**Instructions for the task**
Please convert every line of text in the entries below into a Markdown table with two columns, Row and Line, where Row numbers each line in order and Line holds the line itself. Skip blank lines and leave the pictures out.

== Provided entries

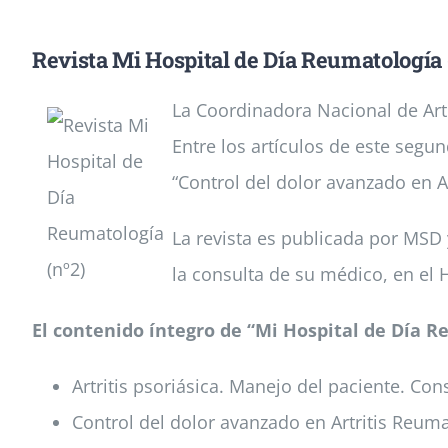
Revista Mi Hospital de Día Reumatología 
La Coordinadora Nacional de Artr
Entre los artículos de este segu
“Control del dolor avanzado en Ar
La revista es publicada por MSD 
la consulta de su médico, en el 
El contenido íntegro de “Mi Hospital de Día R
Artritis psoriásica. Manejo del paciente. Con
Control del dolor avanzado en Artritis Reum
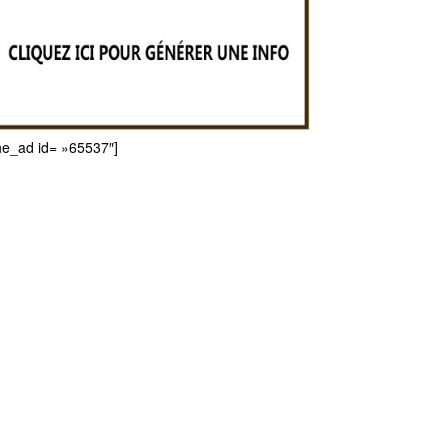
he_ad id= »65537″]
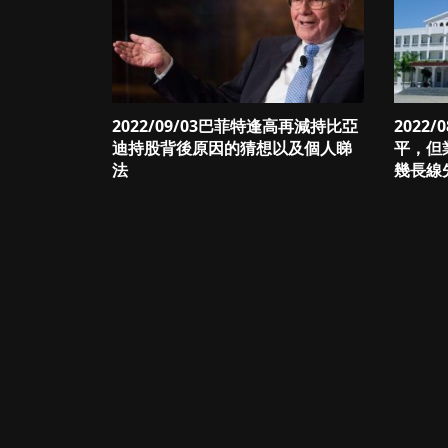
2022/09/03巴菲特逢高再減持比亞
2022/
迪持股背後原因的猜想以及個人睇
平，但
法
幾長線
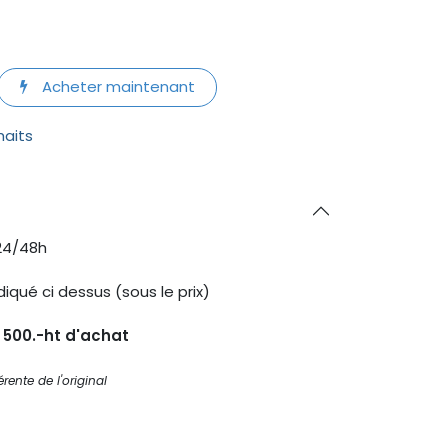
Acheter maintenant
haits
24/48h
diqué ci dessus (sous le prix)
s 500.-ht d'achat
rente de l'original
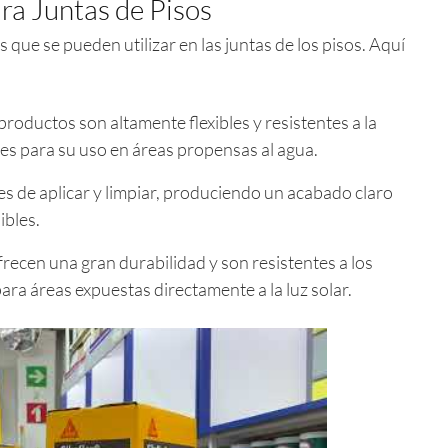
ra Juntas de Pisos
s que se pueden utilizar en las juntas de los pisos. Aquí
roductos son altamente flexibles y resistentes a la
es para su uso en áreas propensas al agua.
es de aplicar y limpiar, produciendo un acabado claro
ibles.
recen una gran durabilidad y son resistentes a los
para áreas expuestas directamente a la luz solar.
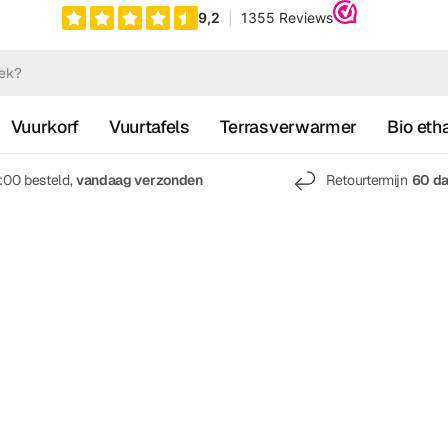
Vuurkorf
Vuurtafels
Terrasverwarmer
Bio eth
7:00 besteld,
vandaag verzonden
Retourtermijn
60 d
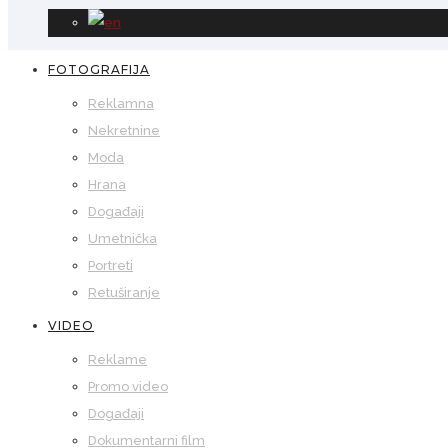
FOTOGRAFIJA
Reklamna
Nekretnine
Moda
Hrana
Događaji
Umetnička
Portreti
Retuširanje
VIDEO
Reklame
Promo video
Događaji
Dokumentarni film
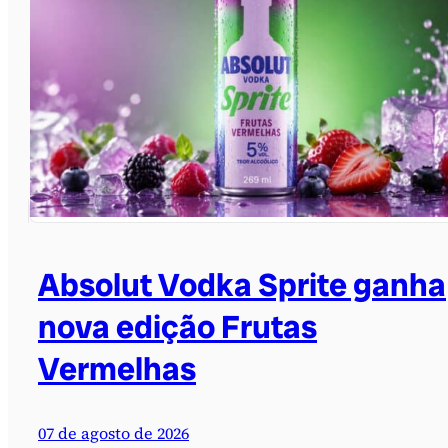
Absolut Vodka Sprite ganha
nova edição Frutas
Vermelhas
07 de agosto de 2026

====

**Response to this exercise**
| Row | Line |
|---|---|
| 1 | Revista Mi Hospital de Día Reumatología  |
| 2 | La Coordinadora Nacional de Artr |
| 3 | Entre los artículos de este segu |
| 4 | “Control del dolor avanzado en Ar |
| 5 | La revista es publicada por MSD  |
| 6 | la consulta de su médico, en el  |
| 7 | El contenido íntegro de “Mi Hospital de Día R |
| 8 | Artritis psoriásica. Manejo del paciente. Con |
| 9 | Control del dolor avanzado en Artritis Reum |
| 10 | he_ad id= »65537″] |
| 11 | 2022/09/03巴菲特逢高再減持比亞 |
| 12 | 2022/ |
| 13 | 迪持股背後原因的猜想以及個人睇 |
| 14 | 平，但 |
| 15 | 法 |
| 16 | 幾長線 |
| 17 | Acheter maintenant |
| 18 | haits |
| 19 | 24/48h |
| 20 | diqué ci dessus (sous le prix) |
| 21 | s 500.-ht d'achat |
| 22 | rente de l'original |
| 23 | ra Juntas de Pisos |
| 24 | s que se pueden utilizar en las juntas de los pisos. Aquí |
| 25 | roductos son altamente flexibles y resistentes a la |
| 26 | es para su uso en áreas propensas al agua. |
| 27 | es de aplicar y limpiar, produciendo un acabado claro |
| 28 | ibles. |
| 29 | recen una gran durabilidad y son resistentes a los |
| 30 | para áreas expuestas directamente a la luz solar. |
| 31 | Vuurkorf |
| 32 | Vuurtafels |
| 33 | Terrasverwarmer |
| 34 | Bio eth |
| 35 | 7:00 besteld, |
| 36 | vandaag verzonden |
| 37 | Retourtermijn |
| 38 | 60 d |
| 39 | FOTOGRAFIJA |
| 40 | Reklamna |
| 41 | Nekretnine |
| 42 | Moda |
| 43 | Hrana |
| 44 | Događaji |
| 45 | Umetnička |
| 46 | Portreti |
| 47 | Retuširanje |
| 48 | VIDEO |
| 49 | Reklame |
| 50 | Promo video |
| 51 | Događaji |
| 52 | Dokumentarni film |
| 53 | Absolut Vodka Sprite ganha |
| 54 | nova edição Frutas |
| 55 | Vermelhas |
| 56 | 07 de agosto de 2026 |